§ What you will do
Print everything from the line containing "### #13360. 管理后台-业务频道管理-菜单展现-编辑菜单，删除子菜单后仍然存在" down to the end of the entries, reproducing each line unchanged.

━━ Data for this exercise ━━

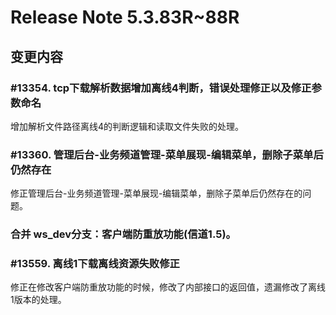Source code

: # Release Note 5.3.83R~88R

<!-- toc -->

## 变更内容

### #13354. tcp下载解析数据增加离线4判断，错误处理修正以及修正参数命名

增加解析文件路径离线4的判断逻辑和读取文件失败的处理。  

### #13360. 管理后台-业务频道管理-菜单展现-编辑菜单，删除子菜单后仍然存在 

修正管理后台-业务频道管理-菜单展现-编辑菜单，删除子菜单后仍然存在的问题。     

### 合并 ws_dev分支：客户端防重放功能(信道1.5)。    

### #13559. 离线1下载离线资源失败修正
    
修正在修改客户端防重放功能的时候，修改了内部接口的返回值，遗漏修改了离线1版本的处理。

━━━

§ Solution to the exercise
### #13360. 管理后台-业务频道管理-菜单展现-编辑菜单，删除子菜单后仍然存在 

修正管理后台-业务频道管理-菜单展现-编辑菜单，删除子菜单后仍然存在的问题。     

### 合并 ws_dev分支：客户端防重放功能(信道1.5)。    

### #13559. 离线1下载离线资源失败修正
    
修正在修改客户端防重放功能的时候，修改了内部接口的返回值，遗漏修改了离线1版本的处理。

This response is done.